Roediger: 'People today are directly affected by the slaves seeking freedom'

Visiting professor discusses impact of emancipation

Distinguished visiting professor David Roediger stressed that “oppressed people can make things change” in a lecture given to more than 100 students and faculty members Monday evening in Gambrell Hall.

Roediger explored the diffusion of emancipationist ideals, particularly in the period of American history shortly following the Civil War, in his lecture, entitled “American Spring: The Spread of Emancipationist Impulse to White America after the Civil War,” presented by the USC History Center.

A scholar on race, labor and immigration movements in American history and a professor of history and African-American studies at the University of Illinois, Roediger explained that freedom is not something that is easily contained to one group of people. He credited the abolition of slavery and the emancipation movement with spurring women’s suffrage and labor rights movements.

Roediger discussed the consequences of the Civil War through the eyes of freed slaves, who called their emancipation a “jubilee.”

“Immediate, uncompensated emancipation of slaves (was once) the impossible thing in American politics,” Roediger said. “Not only had the impossible happened, but once it happened, it happened as a result of slave agency.”

Freedom, he said, was not an original goal of the Civil War but was accomplished when slaves realized they had an “opportunity to turn it into an emancipationist’s war.” The slaves “had a tremendous hand in their own emancipation,” Roediger said.

“The world (became) up for grabs,” he said. “Freed people (began) to seize everything that was denied them.”

After the successful emancipation movement, Roediger explained that other groups of oppressed people began to question, “What would freedom mean for us?” It was in these post-Civil War years of reconstruction that arguments for women’s suffrage and workers’ rights would eventually gain traction.

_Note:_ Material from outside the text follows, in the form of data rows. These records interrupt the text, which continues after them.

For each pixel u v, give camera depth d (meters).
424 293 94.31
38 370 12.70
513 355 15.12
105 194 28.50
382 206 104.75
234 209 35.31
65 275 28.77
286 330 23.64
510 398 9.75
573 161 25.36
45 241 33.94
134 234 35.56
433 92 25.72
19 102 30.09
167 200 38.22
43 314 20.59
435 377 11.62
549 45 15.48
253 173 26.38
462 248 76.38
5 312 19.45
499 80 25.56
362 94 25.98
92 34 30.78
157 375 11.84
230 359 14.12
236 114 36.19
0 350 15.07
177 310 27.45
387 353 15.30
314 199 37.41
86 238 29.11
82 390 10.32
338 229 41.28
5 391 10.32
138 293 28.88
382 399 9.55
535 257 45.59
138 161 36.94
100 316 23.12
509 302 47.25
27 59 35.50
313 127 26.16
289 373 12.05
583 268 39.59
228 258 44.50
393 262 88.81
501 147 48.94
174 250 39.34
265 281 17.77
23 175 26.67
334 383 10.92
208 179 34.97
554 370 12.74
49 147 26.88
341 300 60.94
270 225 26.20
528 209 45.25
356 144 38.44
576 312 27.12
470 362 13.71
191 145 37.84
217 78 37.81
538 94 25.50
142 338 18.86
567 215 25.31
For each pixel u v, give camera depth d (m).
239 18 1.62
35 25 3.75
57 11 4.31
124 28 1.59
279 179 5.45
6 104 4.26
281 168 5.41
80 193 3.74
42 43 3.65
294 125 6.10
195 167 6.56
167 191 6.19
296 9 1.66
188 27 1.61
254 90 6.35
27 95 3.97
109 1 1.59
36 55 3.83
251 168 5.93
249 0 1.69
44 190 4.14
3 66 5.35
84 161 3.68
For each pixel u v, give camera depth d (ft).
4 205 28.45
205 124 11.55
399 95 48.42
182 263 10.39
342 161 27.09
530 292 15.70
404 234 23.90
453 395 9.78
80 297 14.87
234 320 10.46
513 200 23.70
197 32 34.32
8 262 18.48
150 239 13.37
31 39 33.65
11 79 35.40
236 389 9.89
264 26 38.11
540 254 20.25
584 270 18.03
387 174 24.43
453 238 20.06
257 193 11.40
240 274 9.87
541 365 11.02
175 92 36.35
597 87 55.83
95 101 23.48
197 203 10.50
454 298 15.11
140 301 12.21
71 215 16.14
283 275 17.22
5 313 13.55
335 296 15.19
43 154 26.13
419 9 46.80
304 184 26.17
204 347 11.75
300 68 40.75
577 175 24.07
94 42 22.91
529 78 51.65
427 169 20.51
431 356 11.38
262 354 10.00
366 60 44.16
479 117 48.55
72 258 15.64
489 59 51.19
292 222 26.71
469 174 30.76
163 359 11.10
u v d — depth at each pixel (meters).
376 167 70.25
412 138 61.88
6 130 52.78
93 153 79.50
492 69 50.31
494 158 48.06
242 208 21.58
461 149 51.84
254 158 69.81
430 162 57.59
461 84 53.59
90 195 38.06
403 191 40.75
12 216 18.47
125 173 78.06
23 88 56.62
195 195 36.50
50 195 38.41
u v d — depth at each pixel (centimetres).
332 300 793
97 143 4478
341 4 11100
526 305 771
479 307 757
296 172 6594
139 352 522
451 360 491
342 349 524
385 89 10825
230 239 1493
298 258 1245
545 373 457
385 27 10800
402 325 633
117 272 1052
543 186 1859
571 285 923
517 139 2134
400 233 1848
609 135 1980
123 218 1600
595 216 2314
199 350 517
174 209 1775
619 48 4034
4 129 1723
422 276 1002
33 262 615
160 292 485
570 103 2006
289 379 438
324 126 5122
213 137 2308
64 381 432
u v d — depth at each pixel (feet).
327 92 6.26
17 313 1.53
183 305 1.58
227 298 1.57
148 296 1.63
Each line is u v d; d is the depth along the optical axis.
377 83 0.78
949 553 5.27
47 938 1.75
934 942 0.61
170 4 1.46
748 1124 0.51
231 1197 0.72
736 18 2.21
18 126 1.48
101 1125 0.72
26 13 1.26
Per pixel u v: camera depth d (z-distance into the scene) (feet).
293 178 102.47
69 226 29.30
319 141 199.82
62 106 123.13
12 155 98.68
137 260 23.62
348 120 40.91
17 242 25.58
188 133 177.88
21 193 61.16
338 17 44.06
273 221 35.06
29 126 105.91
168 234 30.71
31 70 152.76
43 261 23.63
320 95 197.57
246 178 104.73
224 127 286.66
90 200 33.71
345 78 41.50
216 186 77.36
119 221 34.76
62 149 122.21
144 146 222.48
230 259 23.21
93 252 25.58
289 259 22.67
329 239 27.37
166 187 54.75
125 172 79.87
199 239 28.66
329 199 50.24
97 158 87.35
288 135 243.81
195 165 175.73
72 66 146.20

“People had a sense of opportunity to make headway on all sorts of fronts,” Roediger said.

Roediger’s lecture was inspired by his ideas for an upcoming book. The origins, he said, were a combination of the many Civil War anniversaries that are recognized and, more significantly, the recent domino-like chain of freedom revolutions in the Arab world in the midst of the so-called Arab Spring.

Similar to the succession of the emancipation, women’s suffrage and workers’ rights movements in this country’s history, Roediger said the Arab Spring is “an example of the way that thoughts of freedom are like a contagion.”

“People today are actually directly affected by the slaves seeking freedom,” Roediger said.

Roediger has authored or co-authored over a dozen books and taught at several universities. He is spending the semester conducting research and teaching a graduate course at USC.